Messmer Werner · Nationalrat · 2005-09-21
Messmer Werner · Nationalrat · Thurgau · Freisinnig-demokratische Fraktion · 2005-09-21
Wortprotokoll
Wenn Sie in der Debatte bis jetzt den Gegnern der Öffnung in einem Schritt zugehört haben, müssen Sie feststellen, dass keine substanziellen Argumente eingebracht worden sind, die eine Überführung in einem einzigen Schritt infrage stellen würden.
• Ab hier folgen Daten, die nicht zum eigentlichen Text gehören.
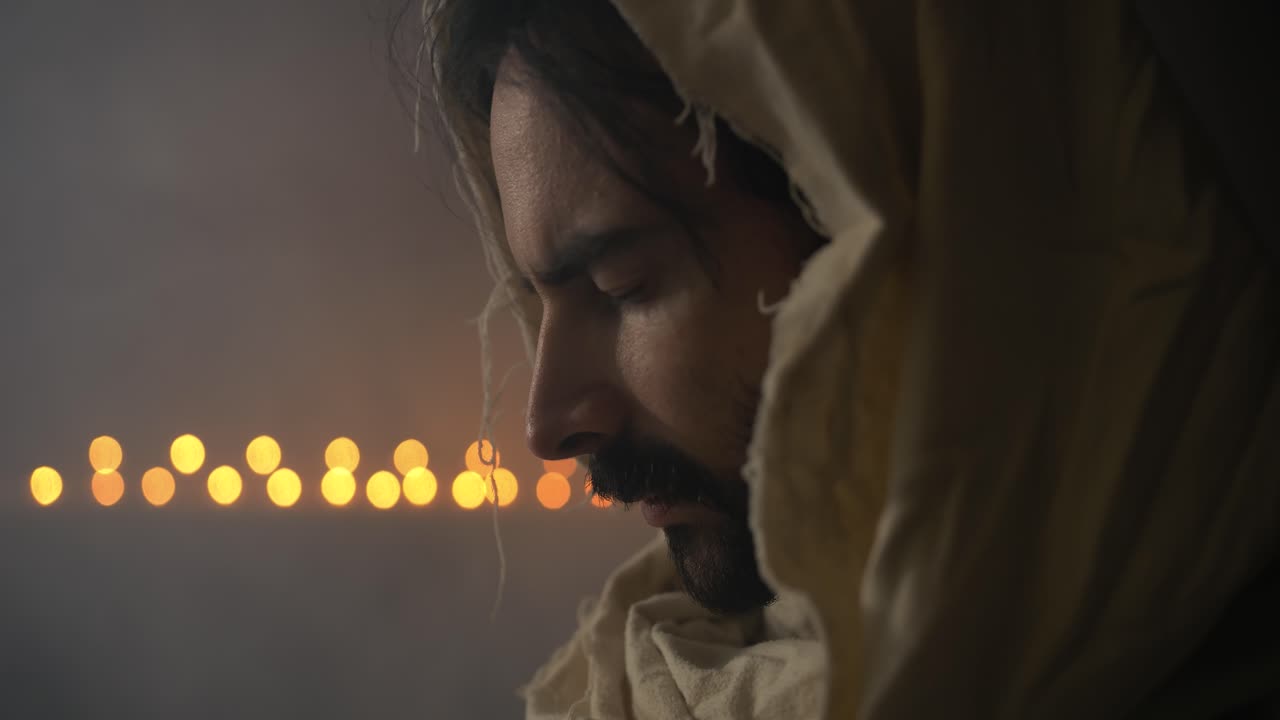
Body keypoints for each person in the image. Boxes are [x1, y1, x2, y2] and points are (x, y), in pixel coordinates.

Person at [407, 0, 1280, 717]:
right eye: (537, 302)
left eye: (622, 286)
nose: (548, 421)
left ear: (898, 232)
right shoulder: (667, 677)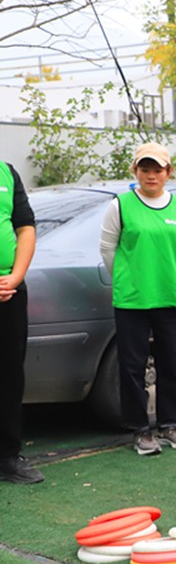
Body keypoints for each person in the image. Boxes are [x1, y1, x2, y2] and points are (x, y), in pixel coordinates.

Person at [99, 143, 176, 455]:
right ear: (135, 171)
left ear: (168, 172)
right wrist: (128, 278)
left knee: (172, 363)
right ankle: (140, 429)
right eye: (144, 169)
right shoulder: (121, 205)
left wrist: (164, 275)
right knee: (132, 365)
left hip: (170, 296)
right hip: (133, 299)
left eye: (157, 170)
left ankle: (169, 424)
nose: (151, 175)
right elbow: (107, 248)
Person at [0, 161, 43, 484]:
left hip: (9, 290)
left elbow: (25, 227)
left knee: (10, 375)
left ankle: (7, 457)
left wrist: (14, 278)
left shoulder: (7, 172)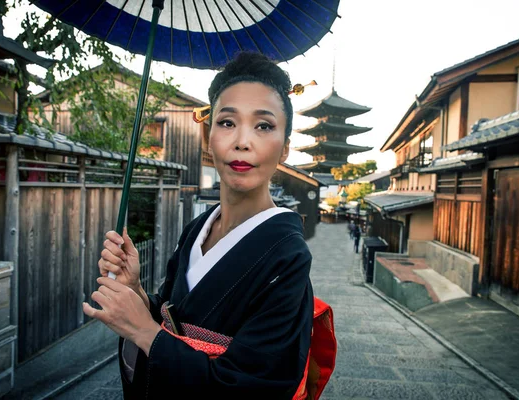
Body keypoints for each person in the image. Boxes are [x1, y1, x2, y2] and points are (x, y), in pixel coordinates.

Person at [83, 52, 333, 399]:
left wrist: (144, 333)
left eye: (263, 126)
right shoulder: (197, 229)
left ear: (286, 148)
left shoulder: (287, 259)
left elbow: (255, 388)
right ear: (208, 136)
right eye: (227, 122)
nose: (242, 141)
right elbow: (175, 319)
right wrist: (136, 292)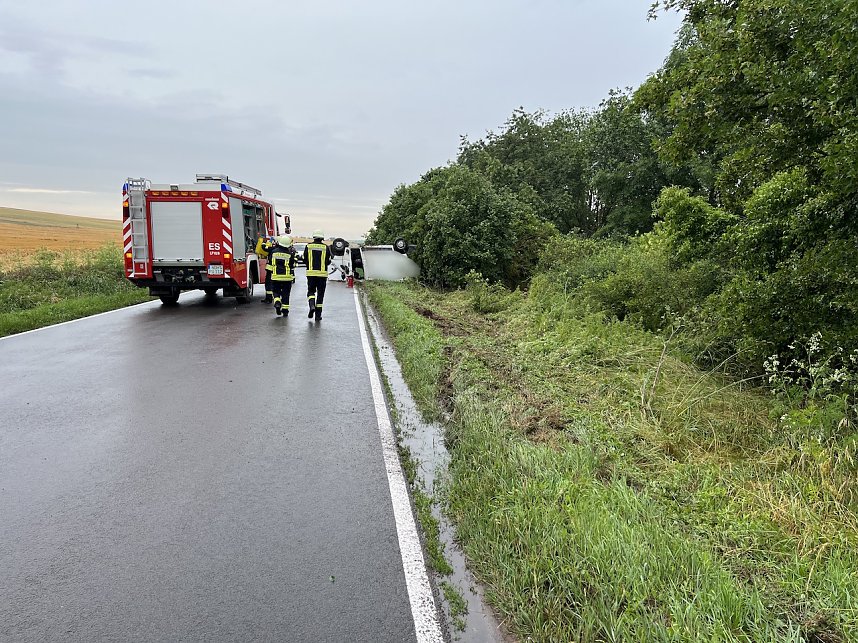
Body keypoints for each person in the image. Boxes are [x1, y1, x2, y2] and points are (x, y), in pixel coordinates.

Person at [303, 229, 331, 320]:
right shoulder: (326, 247)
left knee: (311, 291)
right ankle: (318, 316)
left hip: (311, 274)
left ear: (314, 237)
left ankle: (312, 305)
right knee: (320, 294)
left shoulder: (308, 246)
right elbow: (328, 261)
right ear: (322, 238)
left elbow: (304, 259)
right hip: (322, 275)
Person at [269, 235, 296, 317]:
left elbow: (270, 261)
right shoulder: (289, 254)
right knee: (286, 294)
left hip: (276, 276)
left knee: (276, 291)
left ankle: (277, 302)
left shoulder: (274, 252)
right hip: (287, 278)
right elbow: (292, 265)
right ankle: (285, 310)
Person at [255, 234, 276, 304]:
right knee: (275, 285)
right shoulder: (283, 251)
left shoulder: (272, 249)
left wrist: (263, 241)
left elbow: (264, 247)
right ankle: (274, 298)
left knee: (269, 284)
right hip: (278, 271)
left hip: (271, 270)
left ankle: (269, 298)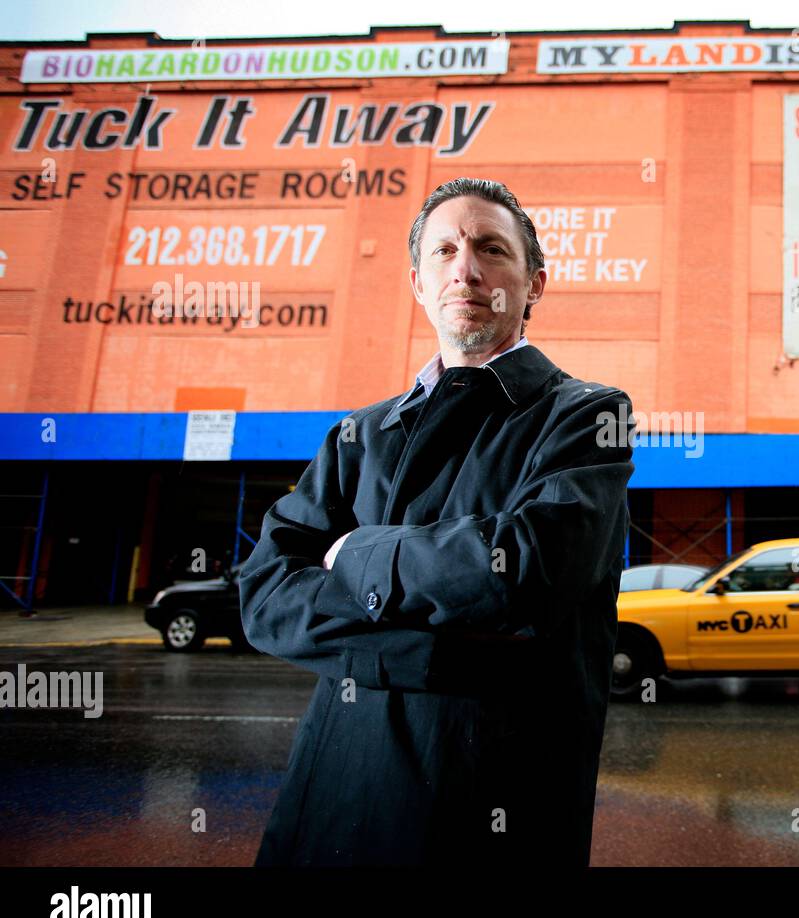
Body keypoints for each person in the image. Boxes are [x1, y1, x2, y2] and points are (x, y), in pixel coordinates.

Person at [238, 177, 636, 866]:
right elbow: (265, 592)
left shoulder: (587, 416)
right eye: (443, 249)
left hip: (484, 814)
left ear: (534, 283)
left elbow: (527, 569)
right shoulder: (358, 434)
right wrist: (425, 654)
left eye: (490, 248)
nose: (466, 267)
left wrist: (356, 554)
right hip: (324, 809)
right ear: (419, 284)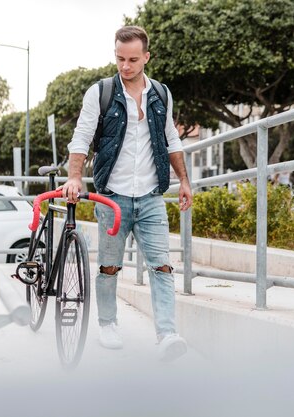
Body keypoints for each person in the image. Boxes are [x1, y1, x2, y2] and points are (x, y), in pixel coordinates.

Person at [62, 25, 193, 362]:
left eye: (133, 59)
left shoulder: (161, 94)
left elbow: (171, 139)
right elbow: (81, 137)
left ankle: (167, 334)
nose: (126, 65)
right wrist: (75, 178)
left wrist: (185, 181)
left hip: (151, 196)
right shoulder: (101, 92)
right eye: (120, 58)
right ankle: (108, 324)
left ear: (146, 57)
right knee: (109, 267)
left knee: (162, 266)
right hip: (113, 197)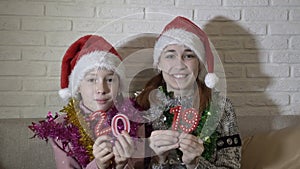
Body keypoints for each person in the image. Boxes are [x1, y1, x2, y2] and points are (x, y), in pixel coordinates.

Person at [135, 16, 242, 168]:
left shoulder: (222, 108)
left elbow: (232, 166)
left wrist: (195, 164)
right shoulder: (140, 106)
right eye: (170, 55)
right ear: (159, 63)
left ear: (199, 63)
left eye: (189, 55)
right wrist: (159, 160)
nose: (179, 64)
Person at [29, 35, 142, 169]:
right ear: (78, 87)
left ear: (119, 85)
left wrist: (121, 166)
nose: (101, 89)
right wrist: (98, 165)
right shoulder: (62, 128)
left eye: (110, 80)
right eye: (92, 80)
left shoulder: (133, 119)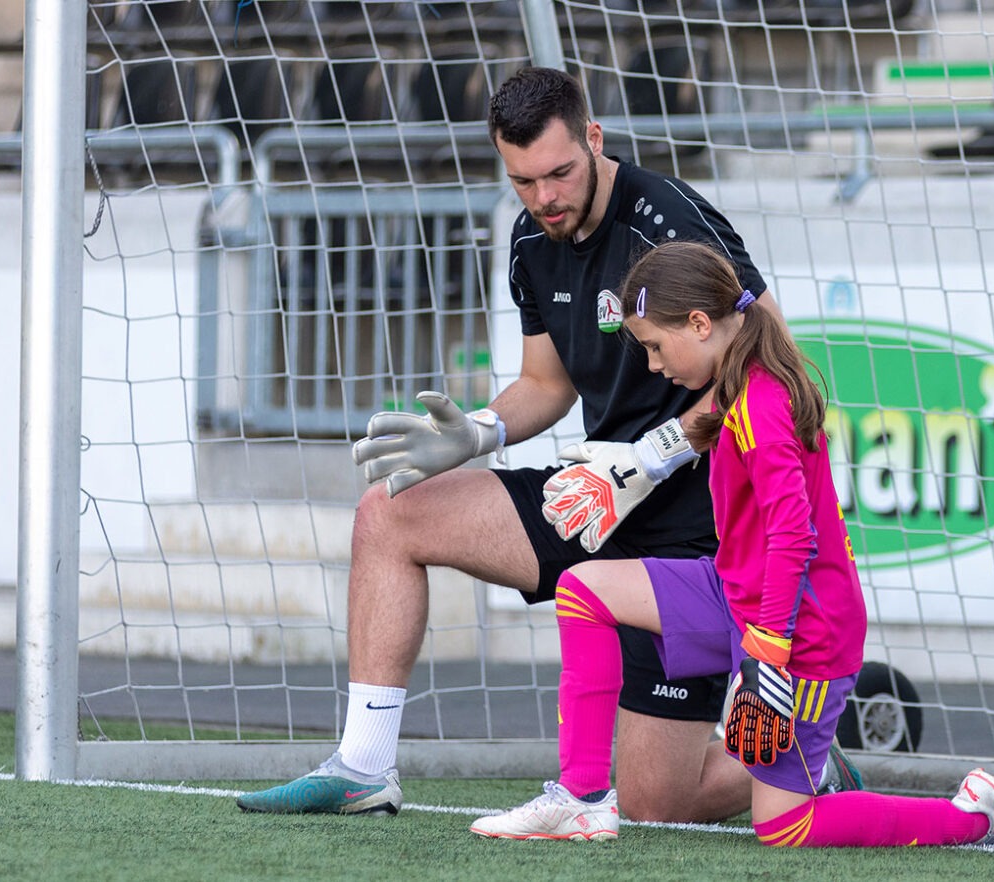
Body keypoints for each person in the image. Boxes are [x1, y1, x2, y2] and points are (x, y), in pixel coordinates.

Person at [236, 67, 859, 821]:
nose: (545, 197)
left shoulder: (668, 220)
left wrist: (658, 452)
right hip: (597, 499)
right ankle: (363, 767)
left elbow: (769, 360)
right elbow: (546, 381)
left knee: (661, 804)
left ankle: (807, 758)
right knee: (389, 514)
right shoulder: (530, 236)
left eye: (559, 173)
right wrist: (481, 431)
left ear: (594, 140)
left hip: (693, 533)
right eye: (524, 180)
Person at [470, 241, 994, 847]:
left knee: (786, 828)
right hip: (736, 591)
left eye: (656, 347)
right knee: (582, 589)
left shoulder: (761, 403)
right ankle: (581, 799)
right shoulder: (740, 381)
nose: (654, 364)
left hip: (805, 630)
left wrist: (766, 654)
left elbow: (794, 537)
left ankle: (976, 813)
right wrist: (637, 463)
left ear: (699, 324)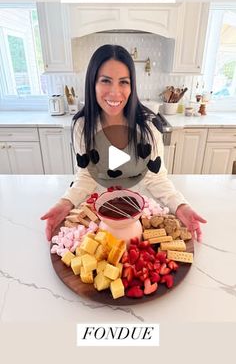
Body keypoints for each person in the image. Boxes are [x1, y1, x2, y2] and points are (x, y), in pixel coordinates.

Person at [41, 44, 206, 242]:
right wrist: (65, 203)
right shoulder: (82, 126)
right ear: (92, 83)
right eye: (105, 81)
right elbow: (86, 175)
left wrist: (181, 206)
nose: (115, 92)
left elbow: (155, 178)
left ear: (132, 85)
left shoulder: (149, 126)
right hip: (97, 207)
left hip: (142, 208)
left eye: (123, 82)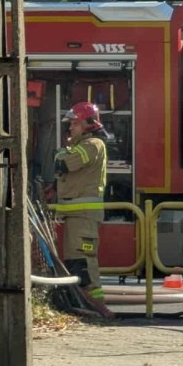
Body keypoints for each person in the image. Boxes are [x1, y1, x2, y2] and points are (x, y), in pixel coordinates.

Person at [54, 101, 114, 318]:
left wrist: (61, 152)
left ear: (88, 124)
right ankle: (86, 305)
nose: (70, 128)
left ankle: (97, 307)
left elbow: (64, 164)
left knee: (84, 265)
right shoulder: (83, 144)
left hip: (83, 216)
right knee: (76, 264)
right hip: (76, 215)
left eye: (74, 124)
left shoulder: (92, 145)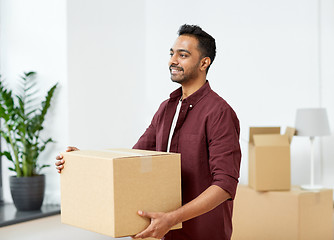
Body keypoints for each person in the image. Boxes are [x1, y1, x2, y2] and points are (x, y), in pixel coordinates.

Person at [56, 24, 241, 240]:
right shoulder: (166, 109)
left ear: (204, 62)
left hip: (204, 234)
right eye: (172, 54)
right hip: (166, 233)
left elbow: (224, 185)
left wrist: (173, 217)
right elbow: (132, 161)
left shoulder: (219, 112)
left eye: (183, 55)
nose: (173, 61)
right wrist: (84, 160)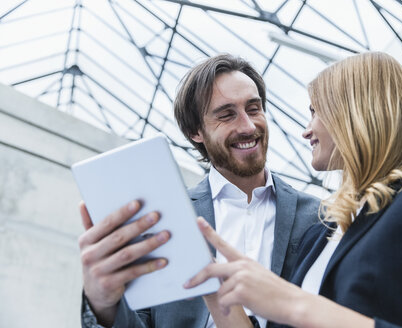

Nun möchte ich aber die Gelegenheit benutzen und noch ein Wort zu den Eintretensvoten von Herrn Rechsteiner Paul und Herrn Daguet sagen; sie stehen gerade so schön beieinander. Die beiden Vertreter unserer Gewerkschaften haben in ihren Voten völlig inhaltslos argumentiert; ihre Voten waren geprägt von Ideologie und Sturheit. Meine Herren Gewerkschafter, statt Inhalten bringen Sie Drohungen, Sie missachten die Realität, Sie missachten den Bundesgerichtsentscheid, Sie missachten, dass die EU bis zum Jahr 2007 die Öffnung vorantreibt. Ich meine, Sie sind in der "Antike" der letzten Volksabstimmung stecken geblieben und haben nicht bemerkt, dass das Leben weitergeht. Mit Ihrer Haltung - das muss ich hier klar feststellen - diskriminieren und bevormunden Sie unsere Haushalte, im Besonderen aber uns Gewerbler und unsere KMU.
Speziell dazu: Sie wissen, dass es das WAS-Modell jedem von uns erlaubt, selber zu entscheiden, was er will. Aber nicht einmal dieses demokratischste aller Rechte - nämlich das Recht, selber zu entscheiden, die Freiheit, selber zu wählen - scheint für Sie ein Grund zu sein, einzulenken. Damit - so meine ich - entlarven Sie sich in dieser Frage endgültig. Es geht Ihnen nicht um das Wohl unseres Gewerbes, sondern um ganz andere Dinge, um die Durchsetzung Ihrer Ideologie, Ihrer Staatsgläubigkeit und letztlich um einen Kampf gegen das Gewerbe.
Seit der Geburt des WAS-Modelles, also der freien Wahl für alle Kunden mit einem Konsum von weniger als 100 Megawattstunden pro Verbrauchsstätte, gibt es absolut keinen Grund mehr, gegen die Öffnung in einem Schritt zu sein. Es findet keine Diskriminierung, kein Zwang und keine Überforderung statt. Jeder entscheidet selber, ob er will. Aber jetzt kommt das Entscheidende: Wenn er will, kann er einsteigen, und das ist die grosse Stärke des WAS-Modelles.
Herr Steiner, dass die heutigen Endverbraucher gegen die Öffnung in einem Schritt sind, riecht doch etwas nach Opportunismus; das kann ich als Baumeister an sich verstehen, hatten wir doch auch einmal eine Zeit des geschützten Marktes. Aber ich meine, die Zeit des Protektionismus sei jetzt vorbei und sollte endlich auch im Stromhandel zum Erliegen kommen. Zudem hatten die Elektrizitätswerke nun lange genug Zeit, sich auf diese Marktöffnung vorzubereiten. Eine Etappierung schafft zudem Rechtsungleichheit, denn nur die grossen Stromkonsumenten hätten von Anfang an die Möglichkeit, von der Marktöffnung zu profitieren.
Das WAS-Modell ist aber auch der Schlüssel zum Erfolg in einer allfälligen Volksabstimmung, zumal heute nicht mehr die Frage der Öffnung in einem Schritt im Zentrum des Interesses steht. Entscheidend sind die Versorgungssicherheit, die Preisstabilität und - dazu kommen wir dann noch, wenn Sie schon so schön nicken - die Frage der erneuerbaren Energien.
Also noch einmal: Es gibt keinen Grund, gegen die Öffnung in einem Schritt zu sein, und ich bitte Sie im Namen der FDP-Fraktion, nun überall der Mehrheit zuzustimmen.